3-player Azul pictured

There are 5 round "Factories" on the table (7 on picture, ignore it). Each one can keep 4 tiles of 5 colors. There is also center of the board which can keep up to 15 tiles. What are the advantages and disadvantages of different encodings? Here are my ideas:

  1. Every Factory has five integer counters, one for each tile color. Sample encoding of single Factory: [3,1,0,0,0]

  2. Every Factory has 20 binary flags, four for each color. Single flag encodes presence of tile of given color. Sample encoding of single factory: [1,1,1,0, 1,0,0,0, 0,0,0,0, 0,0,0,0, 0,0,0,0]

  3. Every Factory has 20 binary flags, four for each color, but only one flag can be set for given color and position of raised flag encodes number of tiles of given color. Sample encoding of single factory: [0,0,1,0, 1,0,0,0, 0,0,0,0, 0,0,0,0, 0,0,0,0]

  4. Every Factory has 4 enum fields, with 6 possible values each (5 colors + empty).

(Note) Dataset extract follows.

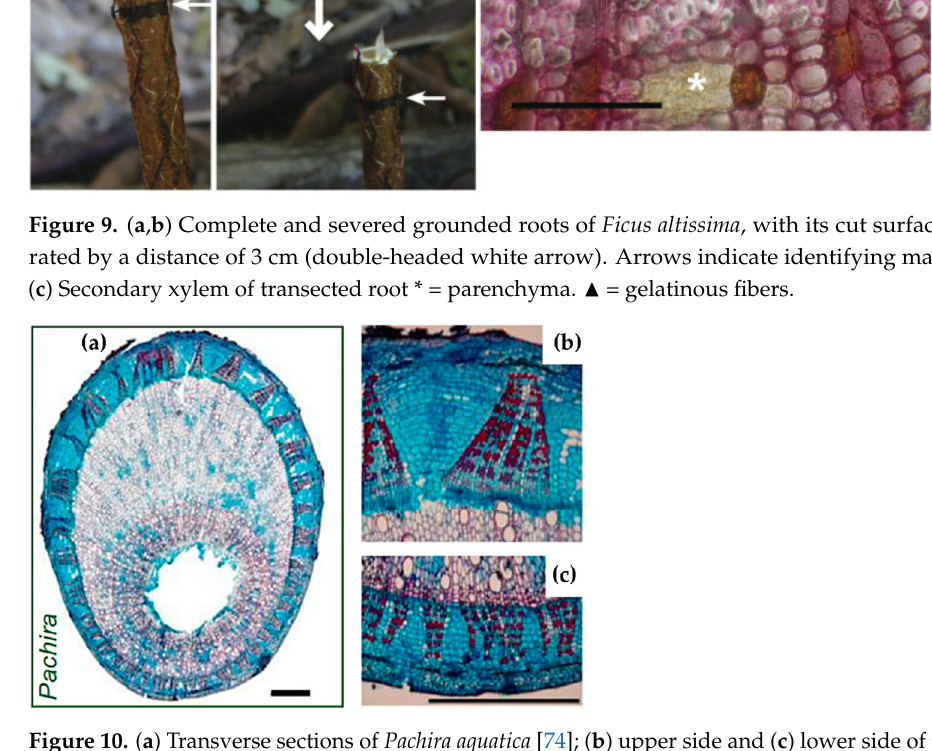
Figure 10. ( a ) Transverse sections of Pachira aquatica [74]; ( b ) upper side and ( c ) lower side of the tiled tree stem, including xylem and bark.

Sample encoding of single factory: [red, red, red, blue] or [Empty,Empty,Empty,Empty]

(note: encoding schema would also cover center of the board, up to 15 tiles, as said earlier. Of course player's board would also be encoded, but I don't want to ask too broad question)

I'd like to train NN to play Azul, which means it needs to properly process number of tiles taken in given round (up to 15 in theory, 2-4 in practice) because it would also need to indicate where to put all those tiles to player board positions.

Based on your experience, which encoding is most promising? Or maybe there is some better method I didn't think of? Or it is not possible to tell or it doesn't matter?